- **Task item**: Would you print the lines below exactly, beginning at the line that has "FIGURE 6 Scintillation" and stopping after the line that has "Figure 5 . Both"? Only those lines, and no pictures.

- **Data excerpts**:
──────
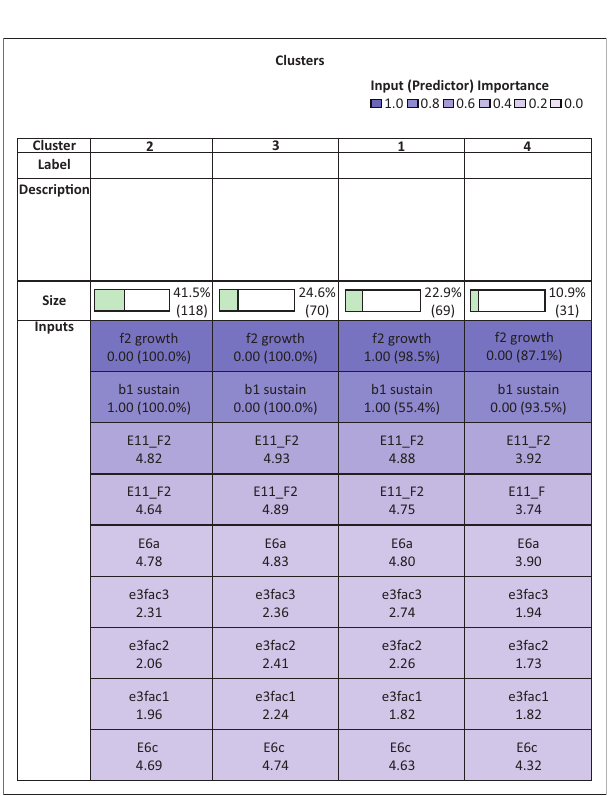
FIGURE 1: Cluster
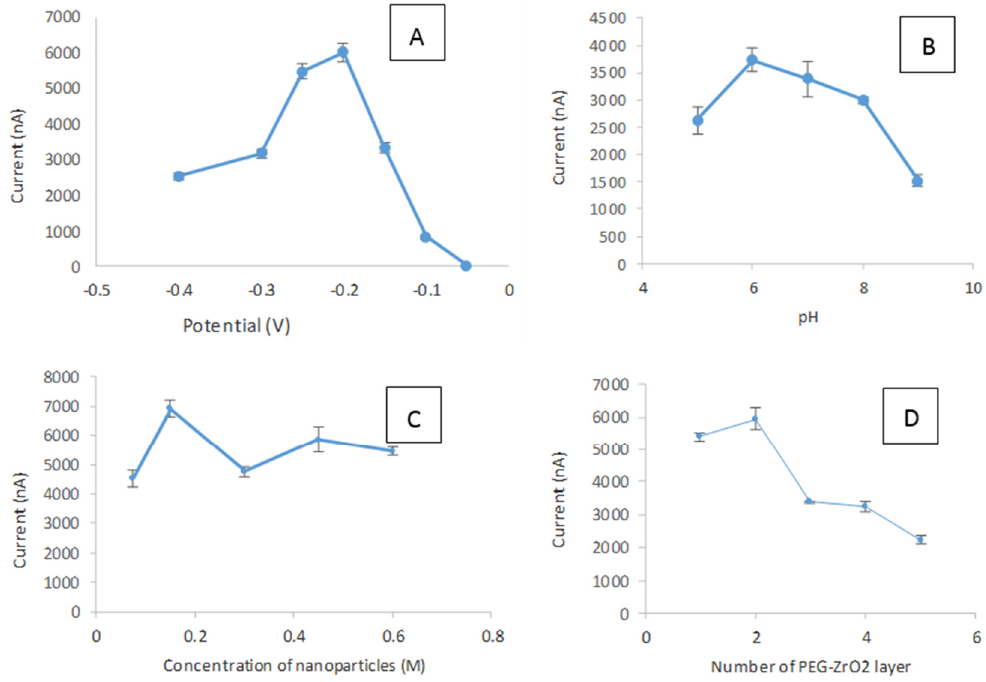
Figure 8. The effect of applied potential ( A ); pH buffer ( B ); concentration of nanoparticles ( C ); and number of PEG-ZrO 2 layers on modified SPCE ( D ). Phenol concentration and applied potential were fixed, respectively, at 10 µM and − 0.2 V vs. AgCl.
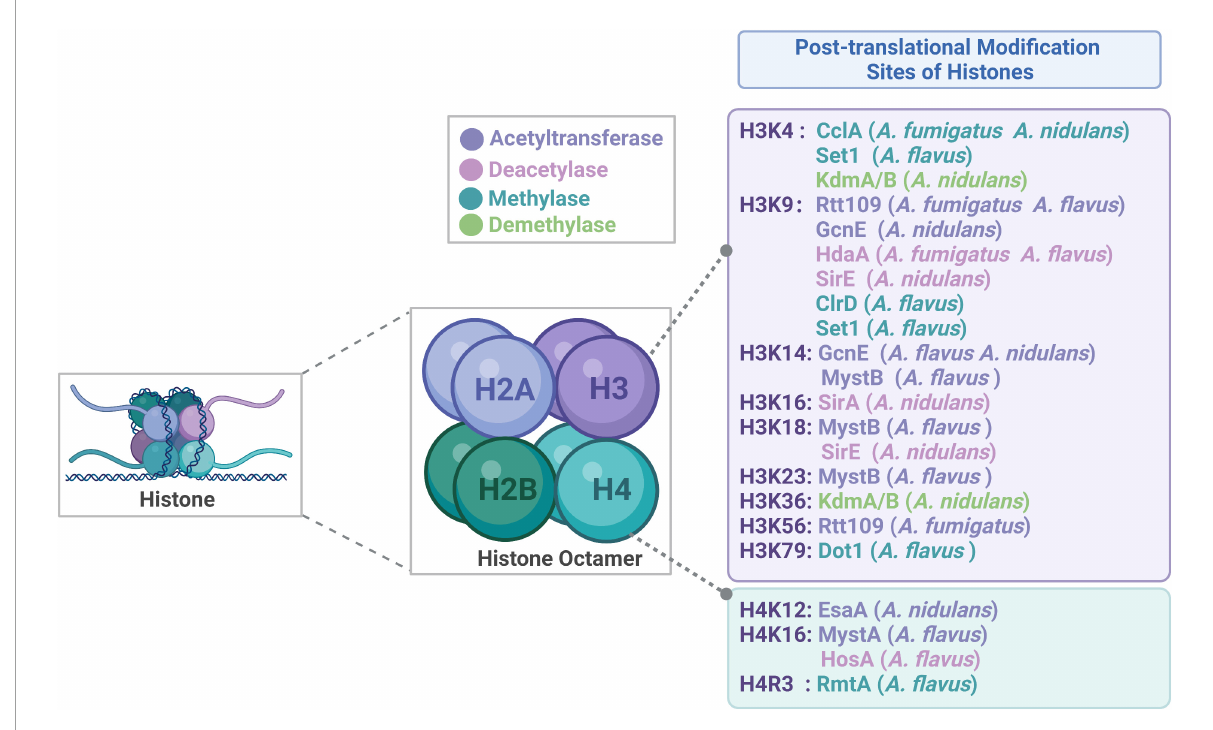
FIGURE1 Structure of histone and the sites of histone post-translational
──────
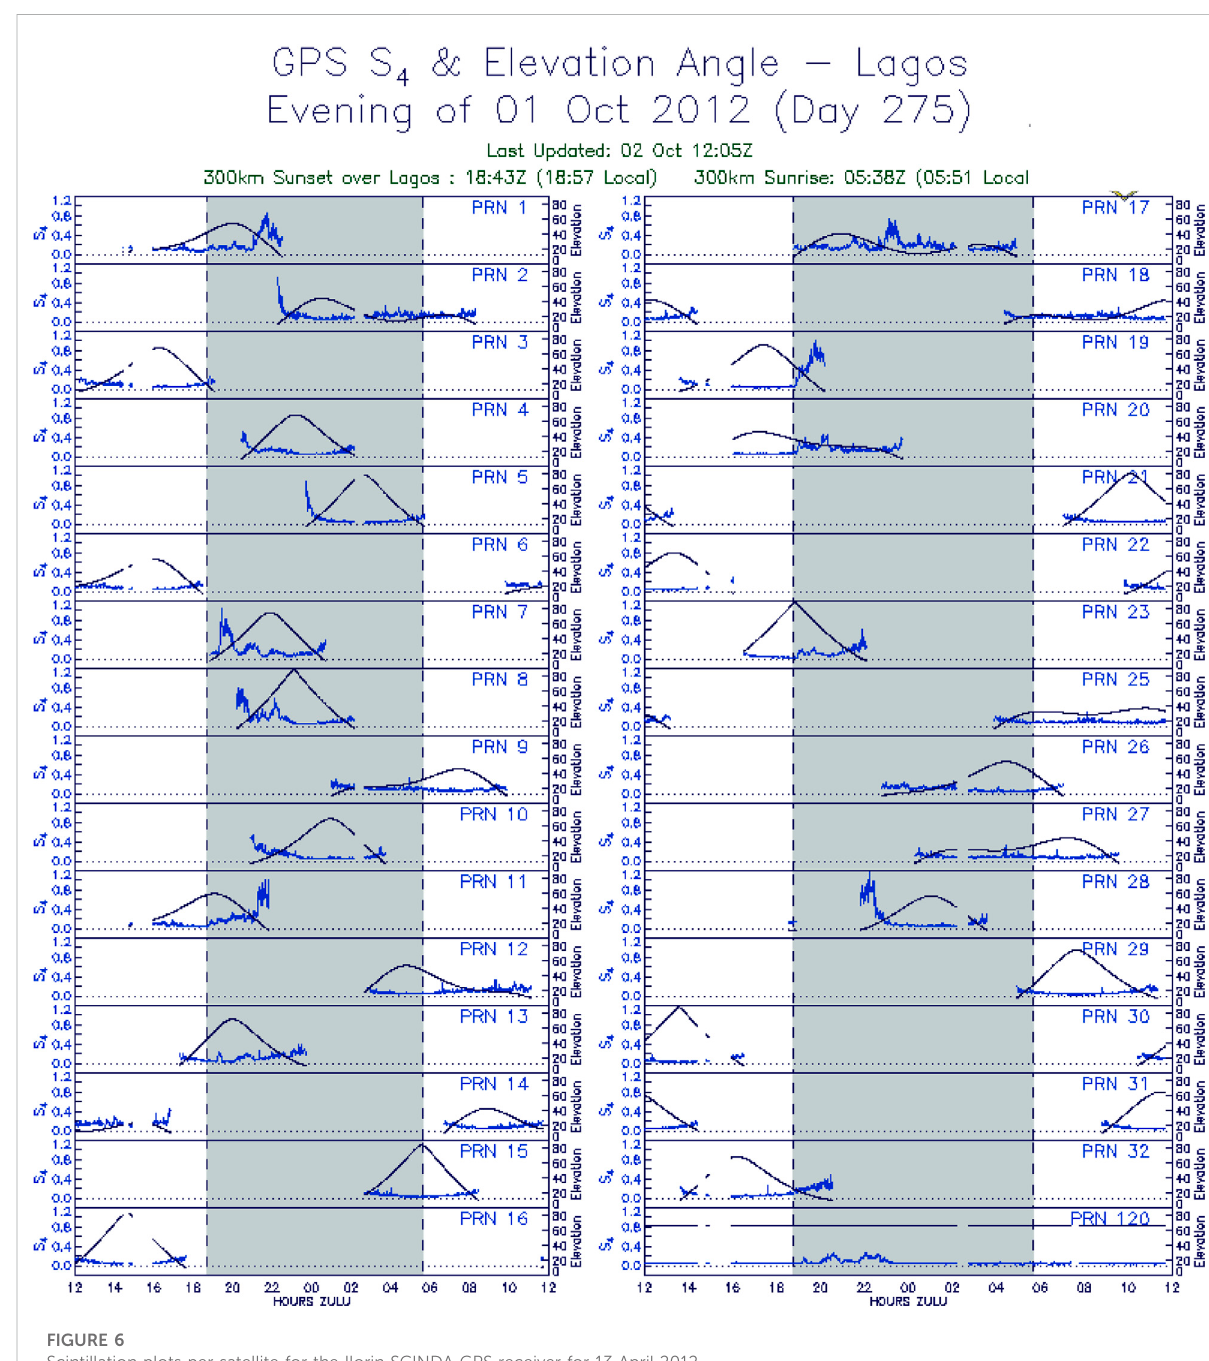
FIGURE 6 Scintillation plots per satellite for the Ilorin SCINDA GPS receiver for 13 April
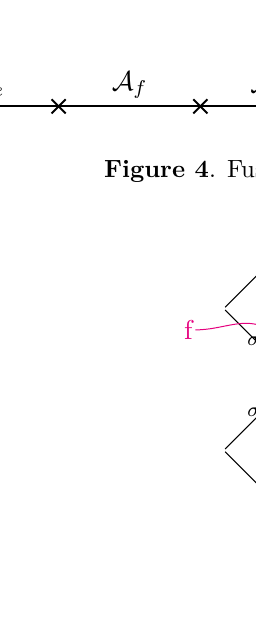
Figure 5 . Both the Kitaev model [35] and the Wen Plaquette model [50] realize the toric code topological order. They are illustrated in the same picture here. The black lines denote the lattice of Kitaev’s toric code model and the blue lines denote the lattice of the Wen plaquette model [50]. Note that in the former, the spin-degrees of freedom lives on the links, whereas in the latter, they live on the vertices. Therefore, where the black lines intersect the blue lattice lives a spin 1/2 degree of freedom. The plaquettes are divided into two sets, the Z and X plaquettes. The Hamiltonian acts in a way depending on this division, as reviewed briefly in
──────
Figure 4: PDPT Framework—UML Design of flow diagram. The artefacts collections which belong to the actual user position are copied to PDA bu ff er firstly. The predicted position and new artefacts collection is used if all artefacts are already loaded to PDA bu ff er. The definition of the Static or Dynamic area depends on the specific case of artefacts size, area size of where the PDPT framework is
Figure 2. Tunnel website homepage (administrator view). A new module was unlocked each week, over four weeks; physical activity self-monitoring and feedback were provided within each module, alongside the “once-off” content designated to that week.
──────
- **Task output**:
FIGURE 6 Scintillation plots per satellite for the Ilorin SCINDA GPS receiver for 13 April
Figure 5 . Both the Kitaev model [35] and the Wen Plaquette model [50] realize the toric code topological order. They are illustrated in the same picture here. The black lines denote the lattice of Kitaev’s toric code model and the blue lines denote the lattice of the Wen plaquette model [50]. Note that in the former, the spin-degrees of freedom lives on the links, whereas in the latter, they live on the vertices. Therefore, where the black lines intersect the blue lattice lives a spin 1/2 degree of freedom. The plaquettes are divided into two sets, the Z and X plaquettes. The Hamiltonian acts in a way depending on this division, as reviewed briefly in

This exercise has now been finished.